We aim to democratise and de-eliticise academic knowledge by making research findings accessible to every professional across our sectors.
Academia is an ivory tower – and we try to break down its walls by making research available to a wider audience. Currently, only academics and few other privileged groups can access university research, which keeps its insights and benefits locked away and unable to be used.
We are a transnational organisation, working across and around borders to ensure all scholars who produce cutting-edge research have a platform with a wide and global audience of practitioners.
We intend to increase access to diverse ideas that challenge conventional thinking.
We understand diversity as the inclusion and representation of all researchers. No matter their gender identity, race, ethnicity, age, seniority, physical abilities, religion, political beliefs or class. It is precisely this diverse representation that makes our database valuable.
By offering our users a diverse range of voices, we help practitioners in the field make evidence-based decisions that are adapted to local contexts and capable of greater impact.
Access to diversity of thought helps liberate thinking from the structural constraints of the past and today’s echo chambers.

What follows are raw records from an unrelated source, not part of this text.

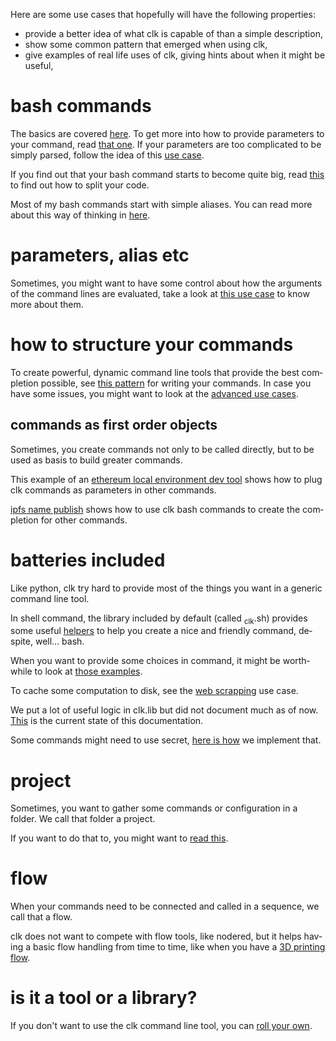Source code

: #+language: en
#+EXPORT_FILE_NAME: ./README.md

Here are some use cases that hopefully will have the following properties:
- provide a better idea of what clk is capable of than a simple description,
- show some common pattern that emerged when using clk,
- give examples of real life uses of clk, giving hints about when it might be useful,
* bash commands
  :PROPERTIES:
  :CREATED:  [2025-08-05 22:11]
  :ID:       0d6935af-52d4-43f6-97c7-39dfd773d4f0
  :CUSTOM_ID: 932f47a6-803b-40df-ba30-ac437aac92e2
  :END:

  The basics are covered [[file:bash_command.org][here]]. To get more into how to provide parameters to
  your command, read [[file:bash_command_use_option.org][that one]]. If your parameters are too complicated to be
  simply parsed, follow the idea of this [[file:send_sms.org][use case]].

  If you find out that your bash command starts to become quite big, read [[file:bash_command_import.org][this]]
  to find out how to split your code.

  Most of my bash commands start with simple aliases. You can read more about
  this way of thinking in [[file:bash_command_from_alias.org][here]].

* parameters, alias etc
  :PROPERTIES:
  :CREATED:  [2025-08-05 22:16]
  :CUSTOM_ID: fa3df212-fc5f-4c3e-9e3e-3f71e897c9b1
  :END:
  Sometimes, you might want to have some control about how the arguments of the
  command lines are evaluated, take a look at [[file:controlling_a_server_using_an_environment_variable.org][this use case]] to know more about them.

* how to structure your commands
  :PROPERTIES:
  :CREATED:  [2025-08-05 22:16]
  :CUSTOM_ID: 6abcb030-192b-4c73-a62f-4551d1e92a77
  :END:
  To create powerful, dynamic command line tools that provide the best
  completion possible, see [[file:dynamic_parameters_and_exposed_class.org][this pattern]] for writing your commands. In case you
  have some issues, you might want to look at the [[file:dynamic_parameters_advanced_use_cases.org][advanced use cases]].

** commands as first order objects
   :PROPERTIES:
   :CREATED:  [2025-08-05 22:24]
   :CUSTOM_ID: d82b6533-b098-43e7-b4b8-30e283419b9b
   :END:

   Sometimes, you create commands not only to be called directly, but to be used
   as basis to build greater commands.

   This example of an [[file:ethereum_local_environment_dev_tool.org][ethereum local environment dev tool]] shows how to plug clk
   commands as parameters in other commands.

   [[file:ipfs_name_publish.org][ipfs name publish]] shows how to use clk bash commands to create the completion
   for other commands.

* batteries included
  :PROPERTIES:
  :CREATED:  [2025-08-05 22:17]
  :CUSTOM_ID: 3a184190-e5cb-4e8b-bf5a-177b8ec9ec66
  :END:
  Like python, clk try hard to provide most of the things you want in a generic
  command line tool.

  In shell command, the library included by default (called _clk.sh) provides
  some useful [[file:bash_command_built_in_lib.org][helpers]] to help you create a nice and friendly command, despite,
  well... bash.

  When you want to provide some choices in command, it might be worthwhile to look
  at [[file:choices.org][those examples]].

  To cache some computation to disk, see the [[file:scrapping_the_web.org][web scrapping]] use case.

  We put a lot of useful logic in clk.lib but did not document much as of
  now. [[file:lib.org][This]] is the current state of this documentation.

  Some commands might need to use secret, [[file:dealing_with_secrets.org][here is how]] we implement that.

* project
  :PROPERTIES:
  :CREATED:  [2025-08-05 22:19]
  :CUSTOM_ID: 57153b01-e474-42f0-baa2-26b1b1611ae7
  :END:
  Sometimes, you want to gather some commands or configuration in a folder. We
  call that folder a project.

  If you want to do that to, you might want to [[file:using_a_project.org][read this]].

* flow
  :PROPERTIES:
  :CREATED:  [2025-08-05 22:20]
  :CUSTOM_ID: 8ad4d10e-1ece-45ef-a558-905b5996ddc4
  :END:
  When your commands need to be connected and called in a sequence, we call that
  a flow.

  clk does not want to compete with flow tools, like nodered, but it helps
  having a basic flow handling from time to time, like when you have a [[file:3D_printing_flow.org][3D printing flow]].

* is it a tool or a library?
  :PROPERTIES:
  :CREATED:  [2025-08-05 22:23]
  :CUSTOM_ID: f291ada8-c504-4624-baa7-9c7d600d5c53
  :END:

  If you don't want to use the clk command line tool, you can [[file:rolling_your_own.org][roll your own]].

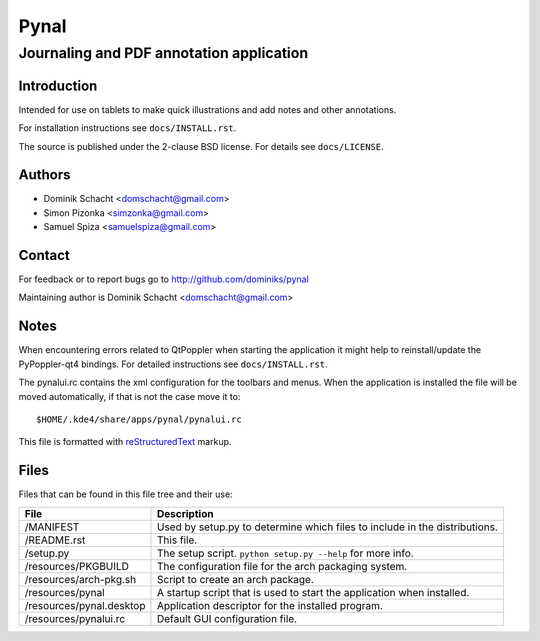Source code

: =====
Pynal
=====
Journaling and PDF annotation application
-----------------------------------------

Introduction
============
Intended for use on tablets to make quick illustrations and add notes
and other annotations.

For installation instructions see ``docs/INSTALL.rst``.

The source is published under the 2-clause BSD license. For details 
see ``docs/LICENSE``.

Authors
=======
* Dominik Schacht <domschacht@gmail.com>
* Simon Pizonka <simzonka@gmail.com>
* Samuel Spiza <samuelspiza@gmail.com>

Contact
=======
For feedback or to report bugs go to http://github.com/dominiks/pynal

Maintaining author is Dominik Schacht <domschacht@gmail.com>

Notes
=====
When encountering errors related to QtPoppler when starting the application
it might help to reinstall/update the PyPoppler-qt4 bindings. For detailed
instructions see ``docs/INSTALL.rst``.

The pynalui.rc contains the xml configuration for the toolbars and menus.
When the application is installed the file will be moved automatically, if
that is not the case move it to::

    $HOME/.kde4/share/apps/pynal/pynalui.rc

This file is formatted with reStructuredText_ markup.

.. _reStructuredText: http://docutils.sourceforge.net/rst.html

Files
=====
Files that can be found in this file tree and their use:

=========================  ==========================================================================
 File                      Description
=========================  ==========================================================================
/MANIFEST                  Used by setup.py to determine which files to include in the distributions.
/README.rst                This file.
/setup.py                  The setup script. ``python setup.py --help`` for more info.
/resources/PKGBUILD        The configuration file for the arch packaging system.
/resources/arch-pkg.sh     Script to create an arch package.
/resources/pynal           A startup script that is used to start the application when installed.
/resources/pynal.desktop   Application descriptor for the installed program.
/resources/pynalui.rc      Default GUI configuration file.
=========================  ==========================================================================
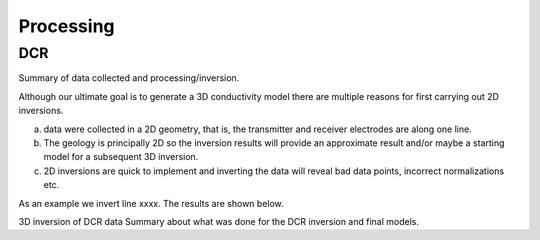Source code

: .. _mt_isa_processing:

Processing
==========

DCR
---

Summary of data collected and processing/inversion. 

Although our ultimate goal is to generate a 3D conductivity model there are multiple reasons for first carrying out 2D inversions.

(a) data were collected in a 2D geometry, that is, the transmitter and receiver electrodes are along one line.

(b) The geology is principally 2D so the inversion results will provide an approximate result and/or maybe a starting model for a subsequent 3D inversion.

(c) 2D inversions are quick to implement and inverting the data will reveal bad data points, incorrect normalizations etc. 

As an example we invert line xxxx. The results are shown below.


3D inversion of DCR data
Summary about what was done for the DCR inversion and final models.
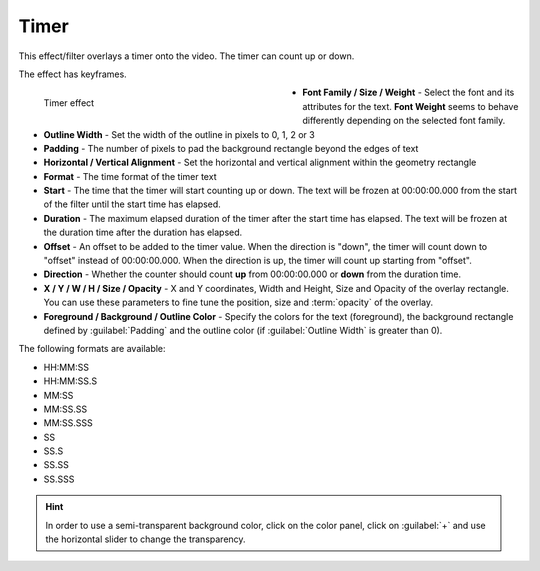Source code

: .. meta::

   :description: Do your first steps with Kdenlive video editor, using timer effect
   :keywords: KDE, Kdenlive, video editor, help, learn, easy, effects, filter, video effects, generate, timer

.. metadata-placeholders

   :authors: - Bernd Jordan (https://discuss.kde.org/u/berndmj)

   :license: Creative Commons License SA 4.0


.. _effects-timer:

Timer
=====

This effect/filter overlays a timer onto the video. The timer can count up or down.

The effect has keyframes.

.. figure:: /images/effects_and_compositions/kdenlive2304_effects-timer.webp
   :width: 400px
   :figwidth: 400px
   :align: left
   :alt: kdenlive2304_effects-timer

   Timer effect

* **Font Family / Size / Weight** - Select the font and its attributes for the text. **Font Weight** seems to behave differently depending on the selected font family.

* **Outline Width** - Set the width of the outline in pixels to 0, 1, 2 or 3

* **Padding** - The number of pixels to pad the background rectangle beyond the edges of text

* **Horizontal / Vertical Alignment** - Set the horizontal and vertical alignment within the geometry rectangle

* **Format** - The time format of the timer text

* **Start** - The time that the timer will start counting up or down. The text will be frozen at 00:00:00.000 from the start of the filter until the start time has elapsed.

* **Duration** - The maximum elapsed duration of the timer after the start time has elapsed. The text will be frozen at the duration time after the duration has elapsed.

* **Offset** - An offset to be added to the timer value. When the direction is "down", the timer will count down to "offset" instead of 00:00:00.000. When the direction is up, the timer will count up starting from "offset".

* **Direction** - Whether the counter should count **up** from 00:00:00.000 or **down** from the duration time.

* **X / Y / W / H / Size / Opacity** - X and Y coordinates, Width and Height, Size and Opacity of the overlay rectangle. You can use these parameters to fine tune the position, size and :term:`opacity` of the overlay.

* **Foreground / Background / Outline Color** - Specify the colors for the text (foreground), the background rectangle defined by :guilabel:`Padding` and the outline color (if :guilabel:`Outline Width` is greater than 0).

.. rst-class:: clear-both


The following formats are available:

* HH:MM:SS
* HH:MM:SS.S
* MM:SS
* MM:SS.SS
* MM:SS.SSS
* SS
* SS.S
* SS.SS
* SS.SSS


.. hint:: In order to use a semi-transparent background color, click on the color panel, click on :guilabel:`+` and use the horizontal slider to change the transparency.

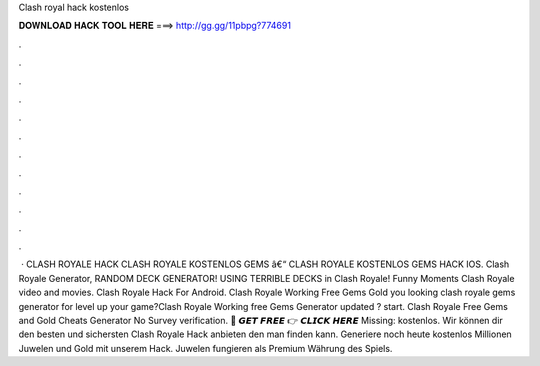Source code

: Clash royal hack kostenlos

𝐃𝐎𝐖𝐍𝐋𝐎𝐀𝐃 𝐇𝐀𝐂𝐊 𝐓𝐎𝐎𝐋 𝐇𝐄𝐑𝐄 ===> http://gg.gg/11pbpg?774691

.

.

.

.

.

.

.

.

.

.

.

.

 · CLASH ROYALE HACK CLASH ROYALE KOSTENLOS GEMS â€“ CLASH ROYALE KOSTENLOS GEMS HACK IOS. Clash Royale Generator, RANDOM DECK GENERATOR! USING TERRIBLE DECKS in Clash Royale! Funny Moments Clash Royale video and movies. Clash Royale Hack For Android. Clash Royale Working Free Gems Gold  you looking clash royale gems generator for level up your game?Clash Royale Working free Gems Generator updated ? start. Clash Royale Free Gems and Gold Cheats Generator No Survey verification. 🔴 𝙂𝙀𝙏 𝙁𝙍𝙀𝙀 👉 𝘾𝙇𝙄𝘾𝙆 𝙃𝙀𝙍𝙀 Missing: kostenlos. Wir können dir den besten und sichersten Clash Royale Hack anbieten den man finden kann. Generiere noch heute kostenlos Millionen Juwelen und Gold mit unserem Hack. Juwelen fungieren als Premium Währung des Spiels.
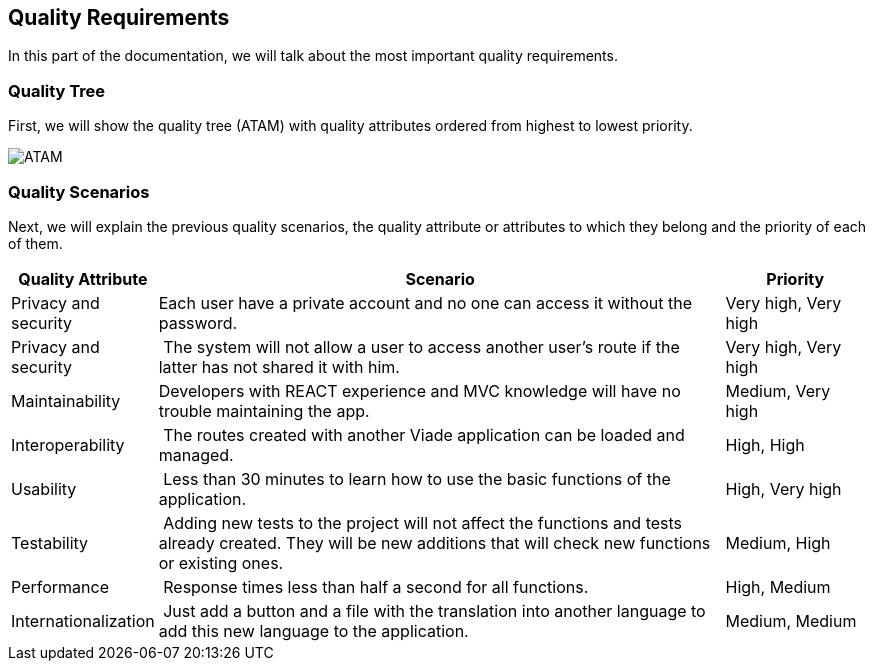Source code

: [[section-quality-scenarios]]
== Quality Requirements
In this part of the documentation, we will talk about the most important quality requirements.

=== Quality Tree
First, we will show the quality tree (ATAM) with quality attributes ordered from highest to lowest priority.

image::10-ATAM.png[ATAM]

=== Quality Scenarios
Next, we will explain the previous quality scenarios, the quality attribute or attributes to which they belong and the priority of each of them.

[options="header",cols="1,4,1"]
|===
| Quality Attribute | Scenario | Priority
| Privacy and security | Each user have a private account and no one can access it without the password. | Very high, Very high
| Privacy and security | The system will not allow a user to access another user's route if the latter has not shared it with him. | Very high, Very high
| Maintainability | Developers with REACT experience and MVC knowledge will have no trouble maintaining the app. | Medium, Very high
| Interoperability | The routes created with another Viade application can be loaded and managed. | High, High
| Usability | Less than 30 minutes to learn how to use the basic functions of the application. | High, Very high
| Testability | Adding new tests to the project will not affect the functions and tests already created. They will be new additions that will check new functions or existing ones. | Medium, High
| Performance | Response times less than half a second for all functions. | High, Medium
| Internationalization | Just add a button and a file with the translation into another language to add this new language to the application. | Medium, Medium
|===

It is essential for innovation and progression in both the university and across the field of international affairs and development.
Only by healing the disciplines from centuries of blind spots, can we face the pressing challenges of the 21st century.
We protest the persistent legacy of colonialism in academia and advocate for its deconstruction.
We do so by making Acume a platform for every scholar, including regional researchers affiliated to universities outside Europe and settler states, and by sharing content that usually does not fall within the mainstream body of academic literature on international affairs and development.
That many of the world’s most prestigious universities are located in Europe and the US, is no coincidence. Most of these institutions arose during the height of European empire and played an important role in cementing colonial power structures. Although ideas have always circulated globally, and valuable knowledge has always been produced worldwide, individuals from Europe and established settler colonies have historically had more authoritative power.
It was in these parts of the world where academics decided what counted as scientific knowledge and methods, and what did not. As a result, academic systems amplified privileged voices, while silencing many others.